ケント州の地方指導者たちは、ブレグジット後の国境検問を管理するためにケント州を支援するよう政府に要請した。

ケント州議会のロジャー・ゴフ議長、アシュフォード行政区のアンドリュー・オズボーン経済開発部長、ケント州政府観光局(Visit Kent)のディアドレ・ウェルズ最高経営責任者(CEO)である。

「ヨーロッパへの玄関口であるケント州が封鎖されれば、サプライチェーンにも根本的な影響が及ぶ」と地元首脳は声明で述べた。 「したがって、EESチェックの実施はケント州だけの問題ではなく、国家の問題なのだ。

欧州精査委員会に提出された報告書によると、港湾とフェリー部分はEESによって深刻な影響を受けるという。

ドーバー港では、”合理的な最悪のシナリオ “の場合、旅行者は最大14時間の行列に直面する可能性がある。

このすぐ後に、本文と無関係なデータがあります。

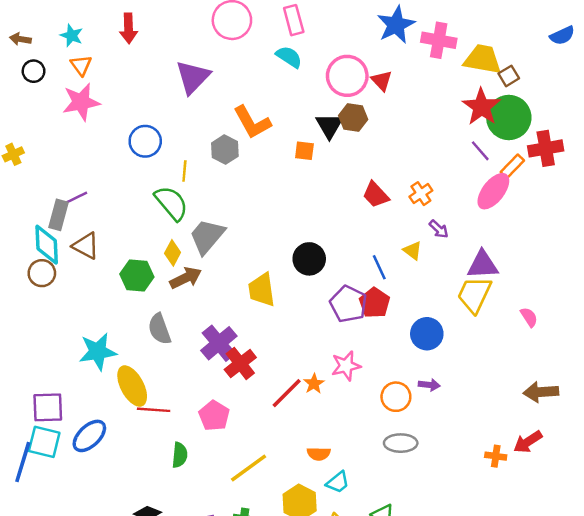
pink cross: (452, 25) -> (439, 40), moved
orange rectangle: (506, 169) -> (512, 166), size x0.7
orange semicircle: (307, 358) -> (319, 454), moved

このような遅延は「ドーバー港やユーロトンネルへのルート上の地域社会に深刻な影響を与える」。

ウェルズ氏は、ドーバーとフォークストンへの長い交通渋滞が郡全体の旅行者、地域社会、企業に影響を与えることを強調した。

ゴフ氏は政府に対し、ケント州に交通管理のための資金を増やし、EU行きの貨物を保管する施設を増やすよう求めた。

また、国境での遅延の可能性を減らすため、遠隔バイオメトリック登録を呼びかけた。

一方、オベデンはアシュフォードとエブスフリートでの国際鉄道サービスの再開を提案した。

「この駅は、制約の多いセント・パンクラス国際駅の外で、国境のキャパシティを拡大する絶好の機会を提供します」と彼は語った。

ユーロスターは2020年にこれらのサービスを停止した。 EESシステムの導入が再開の障壁となる可能性があるとしている。

新国境検査システムは長期的には有益

英国の欧州精査委員会は、ブレグジット後の国境検査の影響に関する証拠報告を集めている。

多くの関係者は、EESシステムが国境付近の地元市民、ビジネス、旅行に悪影響を及ぼすことを懸念している。

しかし、課題にもかかわらず、ユーロスターとほとんどの航空会社は、EESが長期的には有益であると考えている。